For what, in fact, is the Oil Fund (Oljefondet) today? Formally, it is the Government Pension Fund Global (Statens pensjonsfond utland). In practice, it is the world’s largest sovereign wealth fund. But in reality – if one follows the flows of money, the lines of decision-making, and the incentives – it has become an instrument within a global financial ecosystem in which national anchoring is gradually effaced.
The question “are we speaking of the Tangen Fund (Tangen-fondet)?” is therefore not polemical. It is precise.
For when 40 per cent of the staff is recruited internationally, that is not in itself the problem. The problem is that this occurs within a system in which capital management is not neutral. It is value-laden, network-based, and increasingly ideologically coordinated. Capital does not move freely; it is moved by people with relationships, backgrounds, and loyalties. And these are rarely random.
It is here that the lines of connection become interesting. Not necessarily because anyone is “conspiring”, but because the system favours a particular type of competence, experience, and network. The same names, the same milieus, the same mindsets recur – from Wall Street to the City of London, from BlackRock to central banks, from ESG frameworks to sovereign funds.
When these milieus also set the premises for what constitutes “responsible management”, what constitutes “risk”, and what constitutes “long-term value”, then it is no longer a purely technical question. Then it is a question of who defines reality.
And then we arrive at the uncomfortable point: Who, in fact, owns the decisions?
Formally, it is the Storting that sets the framework. But in practice, the scope for action is delegated to a management culture that operates with considerable autonomy. It is not merely a technical delegation – it is an epistemic delegation. One has relinquished the understanding of what constitutes “correct” management to an expert milieu that is to a limited extent democratically anchored.
It is here that the parallel to aristocracy is not rhetoric, but structure.

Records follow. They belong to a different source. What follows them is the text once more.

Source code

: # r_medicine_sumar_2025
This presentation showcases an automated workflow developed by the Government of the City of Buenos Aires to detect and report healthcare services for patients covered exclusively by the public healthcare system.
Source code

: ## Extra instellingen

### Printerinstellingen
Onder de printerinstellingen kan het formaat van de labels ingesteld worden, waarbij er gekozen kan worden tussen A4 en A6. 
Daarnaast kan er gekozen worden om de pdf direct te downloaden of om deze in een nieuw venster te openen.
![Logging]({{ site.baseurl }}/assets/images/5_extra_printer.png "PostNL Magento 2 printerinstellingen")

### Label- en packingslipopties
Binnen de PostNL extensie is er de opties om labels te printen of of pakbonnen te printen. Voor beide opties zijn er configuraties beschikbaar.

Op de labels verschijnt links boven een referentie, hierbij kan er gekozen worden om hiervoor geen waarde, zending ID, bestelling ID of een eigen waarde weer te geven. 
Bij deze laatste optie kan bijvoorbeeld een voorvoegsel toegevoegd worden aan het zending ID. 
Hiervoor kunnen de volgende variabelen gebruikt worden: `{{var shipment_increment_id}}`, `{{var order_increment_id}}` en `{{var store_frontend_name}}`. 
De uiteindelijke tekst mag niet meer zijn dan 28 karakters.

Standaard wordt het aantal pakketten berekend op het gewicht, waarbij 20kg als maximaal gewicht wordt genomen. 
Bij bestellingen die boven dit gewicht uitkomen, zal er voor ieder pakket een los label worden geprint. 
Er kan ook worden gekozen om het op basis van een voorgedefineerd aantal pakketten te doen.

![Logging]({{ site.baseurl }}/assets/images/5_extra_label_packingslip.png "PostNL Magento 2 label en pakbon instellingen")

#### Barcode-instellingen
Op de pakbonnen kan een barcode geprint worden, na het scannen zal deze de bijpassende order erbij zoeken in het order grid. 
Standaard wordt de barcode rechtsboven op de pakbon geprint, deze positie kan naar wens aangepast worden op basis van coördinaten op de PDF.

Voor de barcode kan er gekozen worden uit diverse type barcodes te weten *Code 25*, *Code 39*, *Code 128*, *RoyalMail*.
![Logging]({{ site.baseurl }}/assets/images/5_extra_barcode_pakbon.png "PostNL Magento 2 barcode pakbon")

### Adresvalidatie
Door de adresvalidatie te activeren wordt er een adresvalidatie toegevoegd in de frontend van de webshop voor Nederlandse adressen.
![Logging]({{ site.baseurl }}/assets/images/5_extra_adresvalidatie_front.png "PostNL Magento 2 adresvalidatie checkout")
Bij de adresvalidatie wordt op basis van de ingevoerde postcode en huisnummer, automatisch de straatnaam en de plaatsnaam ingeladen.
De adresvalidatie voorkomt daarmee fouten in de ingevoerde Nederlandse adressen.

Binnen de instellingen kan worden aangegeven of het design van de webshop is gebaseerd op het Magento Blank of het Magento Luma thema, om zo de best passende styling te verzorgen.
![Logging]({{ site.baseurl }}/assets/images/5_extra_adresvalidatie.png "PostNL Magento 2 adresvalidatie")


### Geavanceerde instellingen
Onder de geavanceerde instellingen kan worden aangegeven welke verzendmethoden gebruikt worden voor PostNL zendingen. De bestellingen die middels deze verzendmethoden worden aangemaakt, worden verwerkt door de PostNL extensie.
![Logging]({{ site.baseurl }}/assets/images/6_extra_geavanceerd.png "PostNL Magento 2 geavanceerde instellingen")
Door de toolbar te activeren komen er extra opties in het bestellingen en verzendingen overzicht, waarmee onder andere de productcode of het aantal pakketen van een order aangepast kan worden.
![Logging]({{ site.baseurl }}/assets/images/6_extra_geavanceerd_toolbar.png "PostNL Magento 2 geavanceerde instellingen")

For aristocracy was never merely a question of titles. It was a question of access. To knowledge. To capital. To decision-making space. And when these three factors are gathered in a closed circuit, one obtains a form of power that is highly robust – precisely because it presents itself as technical and necessary.

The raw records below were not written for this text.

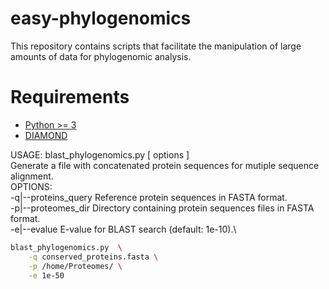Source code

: # easy-phylogenomics
This repository contains scripts that facilitate the manipulation of large amounts of data for phylogenomic analysis.

# Requirements #

- [Python >= 3](https://www.python.org/downloads/)
- [DIAMOND](https://github.com/bbuchfink/diamond) 


USAGE:  blast_phylogenomics.py [ options ]\
Generate a file with concatenated protein sequences for mutiple sequence alignment.\
OPTIONS:\
	-q|--proteins_query	Reference protein sequences in FASTA format.\
	-p|--proteomes_dir	Directory containing protein sequences files in FASTA format.\
	-e|--evalue		E-value for BLAST search (default: 1e-10).\

```bash
blast_phylogenomics.py  \
	-q conserved_proteins.fasta \
	-p /home/Proteomes/ \
	-e 1e-50
```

Meanwhile, something happens to capital itself.
Norway in practice exports its real-economic wealth – oil and gas – and receives financial claims in return. These claims are invested globally, and the returns are used to finance an ever-expanding public consumption. That sounds sustainable, but it is not necessarily so.

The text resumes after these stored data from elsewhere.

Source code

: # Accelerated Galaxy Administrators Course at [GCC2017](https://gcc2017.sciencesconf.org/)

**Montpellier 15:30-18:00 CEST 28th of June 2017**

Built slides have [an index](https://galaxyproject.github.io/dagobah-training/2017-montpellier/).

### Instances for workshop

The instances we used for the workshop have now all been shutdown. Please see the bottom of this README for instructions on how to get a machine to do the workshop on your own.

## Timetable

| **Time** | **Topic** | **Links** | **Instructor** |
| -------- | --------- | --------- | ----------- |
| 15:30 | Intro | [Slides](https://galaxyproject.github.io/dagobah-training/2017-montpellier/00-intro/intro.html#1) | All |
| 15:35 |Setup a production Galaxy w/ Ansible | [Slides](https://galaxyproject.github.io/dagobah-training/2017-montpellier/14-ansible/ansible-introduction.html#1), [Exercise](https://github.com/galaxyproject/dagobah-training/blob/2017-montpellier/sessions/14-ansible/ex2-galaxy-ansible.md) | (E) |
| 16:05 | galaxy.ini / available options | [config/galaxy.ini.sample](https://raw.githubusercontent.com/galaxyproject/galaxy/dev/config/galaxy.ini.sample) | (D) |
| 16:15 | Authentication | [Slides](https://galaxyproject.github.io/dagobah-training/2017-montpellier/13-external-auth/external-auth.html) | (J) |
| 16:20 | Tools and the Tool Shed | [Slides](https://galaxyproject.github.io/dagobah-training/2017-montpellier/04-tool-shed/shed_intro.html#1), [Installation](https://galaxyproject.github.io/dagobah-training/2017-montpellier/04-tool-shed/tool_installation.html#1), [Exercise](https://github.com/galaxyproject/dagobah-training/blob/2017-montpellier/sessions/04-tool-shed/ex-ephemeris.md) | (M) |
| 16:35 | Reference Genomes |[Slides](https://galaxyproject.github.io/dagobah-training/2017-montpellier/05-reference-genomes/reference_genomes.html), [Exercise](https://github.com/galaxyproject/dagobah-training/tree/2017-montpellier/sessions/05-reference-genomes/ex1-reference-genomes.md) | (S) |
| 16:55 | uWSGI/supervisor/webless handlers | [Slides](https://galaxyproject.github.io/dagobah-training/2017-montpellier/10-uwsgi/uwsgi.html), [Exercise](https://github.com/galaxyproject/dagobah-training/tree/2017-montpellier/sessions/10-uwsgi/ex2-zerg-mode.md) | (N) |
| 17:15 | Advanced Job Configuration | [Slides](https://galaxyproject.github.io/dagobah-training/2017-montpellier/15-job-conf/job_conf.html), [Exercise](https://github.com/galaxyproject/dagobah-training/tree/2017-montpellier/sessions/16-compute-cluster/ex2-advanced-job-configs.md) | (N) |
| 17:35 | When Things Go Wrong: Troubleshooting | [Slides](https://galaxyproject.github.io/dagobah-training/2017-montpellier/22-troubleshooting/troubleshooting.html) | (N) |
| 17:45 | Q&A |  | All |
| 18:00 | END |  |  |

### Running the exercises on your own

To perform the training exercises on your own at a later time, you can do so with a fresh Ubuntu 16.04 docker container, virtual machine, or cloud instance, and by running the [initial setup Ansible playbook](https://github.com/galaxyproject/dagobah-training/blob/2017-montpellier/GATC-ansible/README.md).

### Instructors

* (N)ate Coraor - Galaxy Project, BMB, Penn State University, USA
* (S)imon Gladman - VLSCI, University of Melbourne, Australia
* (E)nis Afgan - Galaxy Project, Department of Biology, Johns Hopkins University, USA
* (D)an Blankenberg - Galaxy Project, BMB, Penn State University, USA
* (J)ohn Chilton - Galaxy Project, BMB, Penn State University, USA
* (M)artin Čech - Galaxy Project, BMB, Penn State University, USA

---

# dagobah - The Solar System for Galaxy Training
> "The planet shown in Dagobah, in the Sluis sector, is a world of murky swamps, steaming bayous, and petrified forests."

For this is the core of what is classically termed “Dutch disease” – not merely exchange rates and competitiveness, but a deeper structural dependence on capital income rather than value creation. The state grows, not because it produces more, but because it redistributes more.
And then the return becomes decisive.
If the management that legitimises this model simultaneously underperforms against a passive, monetary benchmark such as gold – then it is not merely an investment problem. Then it is a system problem.
Gold in this respect is not interesting because it “yields returns”. It does not in the traditional sense. But it measures something else: purchasing power over time, independent of political decisions and financial structures. It is a yardstick, not a strategy.
When the value of the fund is halved when measured in gold, it says something fundamental: that the return is to a large extent nominal, not real. That it is dependent on the same system that also defines inflation, interest rates, and asset prices.
In other words: one is playing a game in which the rules and the measurement of results are controlled by the same actors.
And then we return to the point of departure.
This is not primarily about Nicolai Tangen as a person. It is about a structure in which decisions of enormous significance are taken within a system that is partially decoupled from the population it is intended to serve.
That is why the question of impartiality (habilitet) is not merely legal, but civilisational. It is not about breaches of rules, but about direction. About loyalty. About what actually underlies the allocation of capital.
For in the final instance, this is simple:
Either the Oil Fund is an instrument for the Norwegian people, anchored in national sovereignty and real preservation of value.
Or it is a component in a larger, global financial machinery, in which Norway contributes capital – but not necessarily governance.
There exists no neutral midpoint between these two.
And that, perhaps, is the most disquieting aspect of all: that we pretend that there is.